# HOW TO COMPLETE THIS TASK:
Copy out all of the rows below, replacing "series" with "data set" and keeping everything else unchanged. Leave the pictures out.
::::::
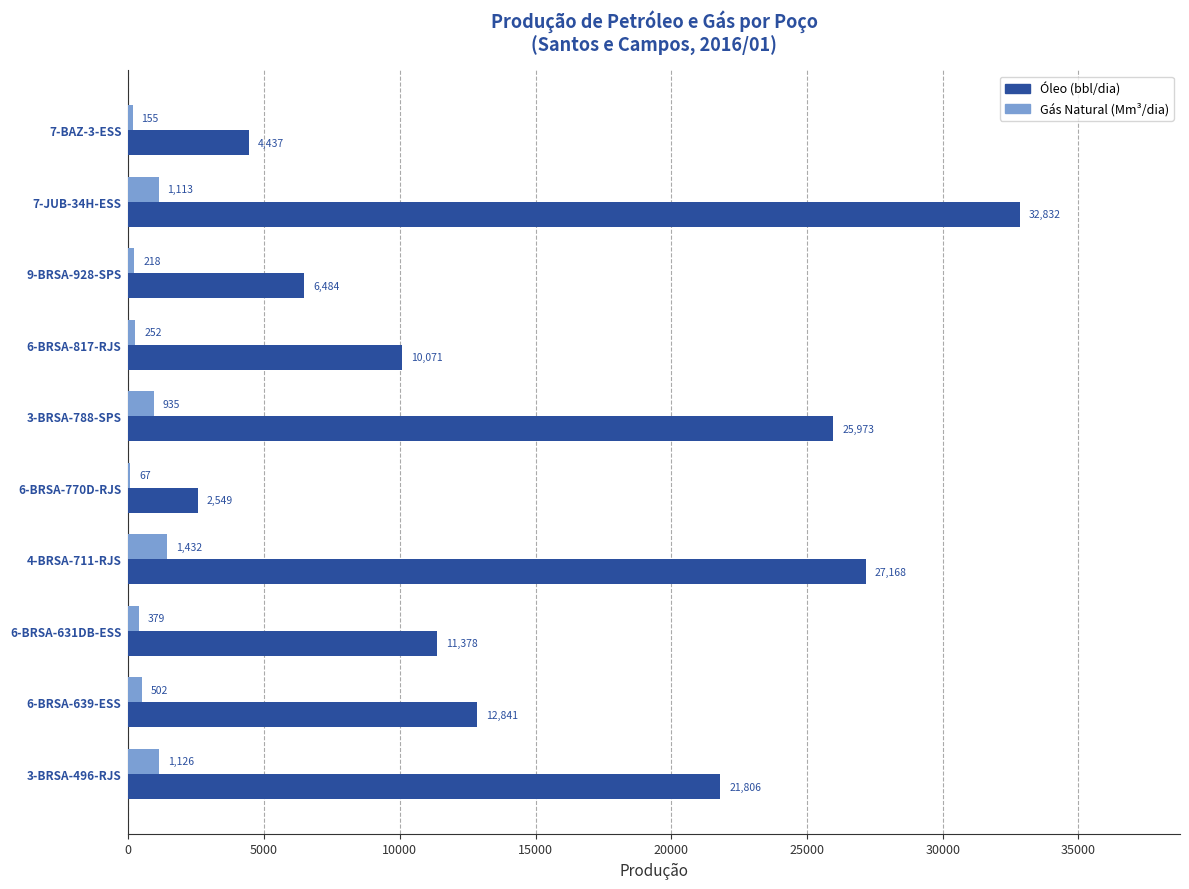

What is the highest value of the Gás Natural (Mm³/dia) series?

1431.7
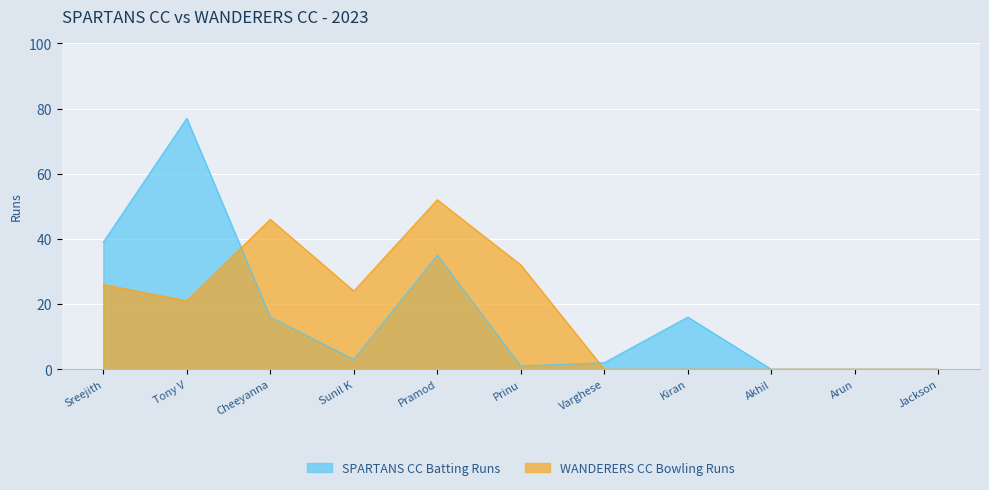

True or false: WANDERERS CC Bowling Runs and SPARTANS CC Batting Runs intersect in this chart.

True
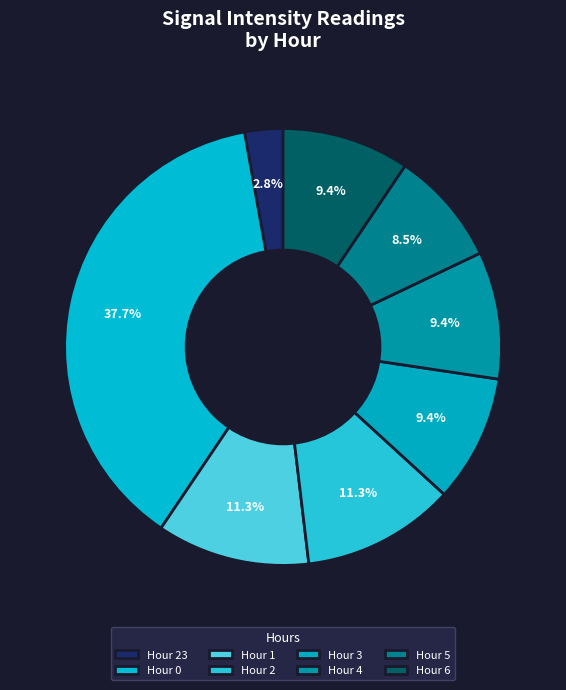

Does Hour 4 represent more than half of the total?

No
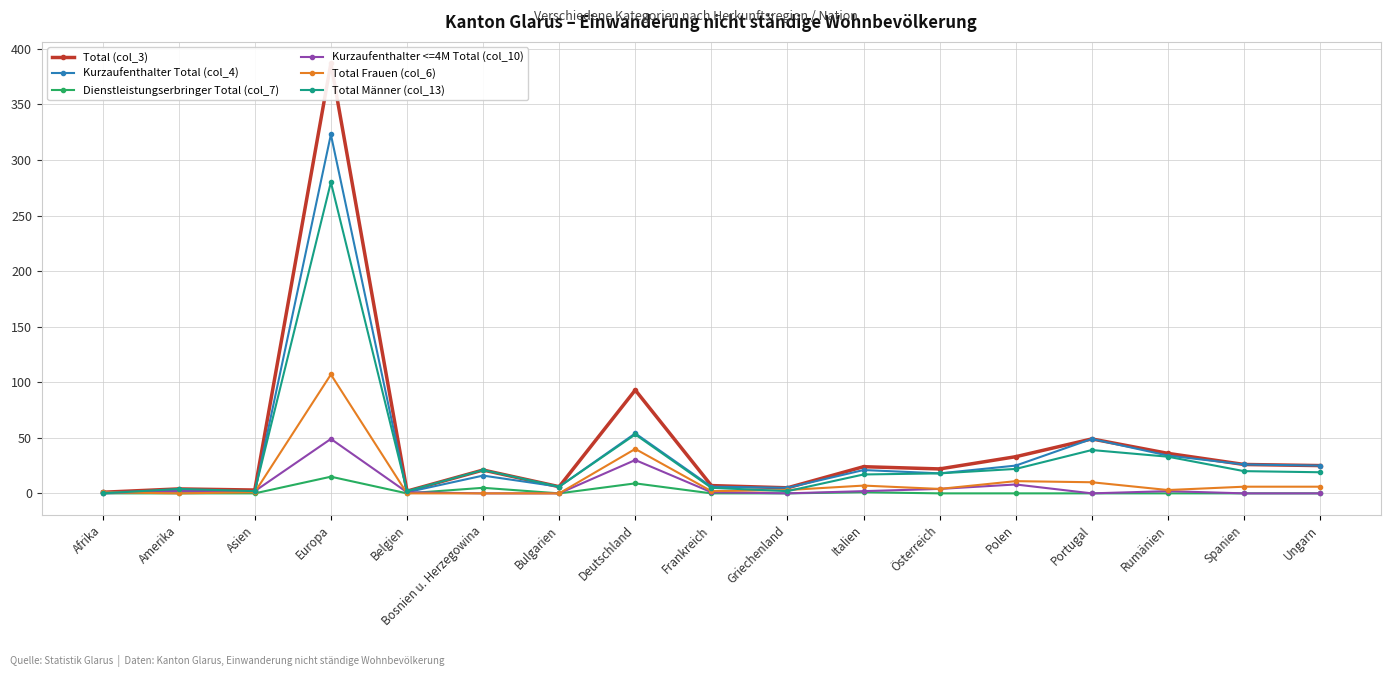

What is the difference between the second highest and minimum values in the Dienstleistungserbringer Total (col_7) series?

9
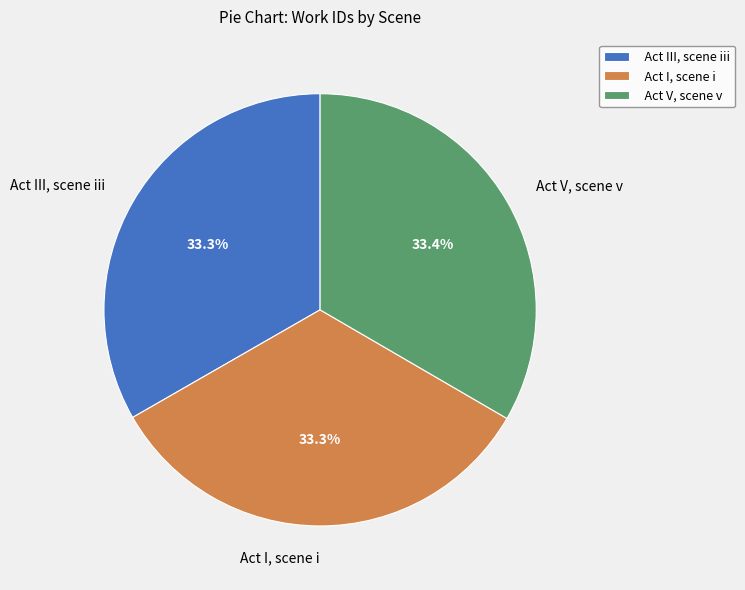

What is the ratio of the value at Act III, scene iii to the value at Act V, scene v?

1.0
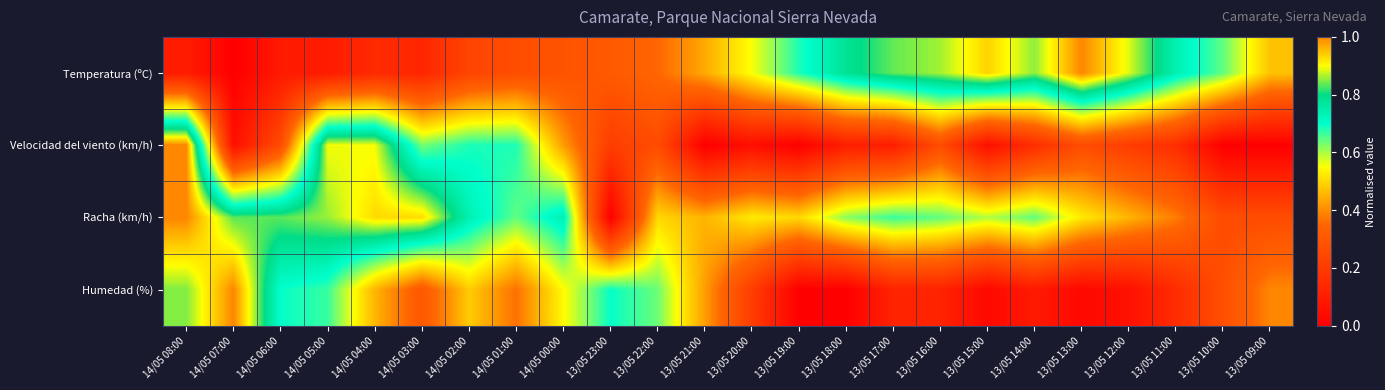

How many categories are shown in the chart?

24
::::::
# RESPONSE TO THE TASK:
What is the highest value of the Gás Natural (Mm³/dia) data set?

1431.7

True or false: WANDERERS CC Bowling Runs and SPARTANS CC Batting Runs intersect in this chart.

True

Does Hour 4 represent more than half of the total?

No

What is the difference between the second highest and minimum values in the Dienstleistungserbringer Total (col_7) data set?

9

What is the ratio of the value at Act III, scene iii to the value at Act V, scene v?

1.0

How many categories are shown in the chart?

24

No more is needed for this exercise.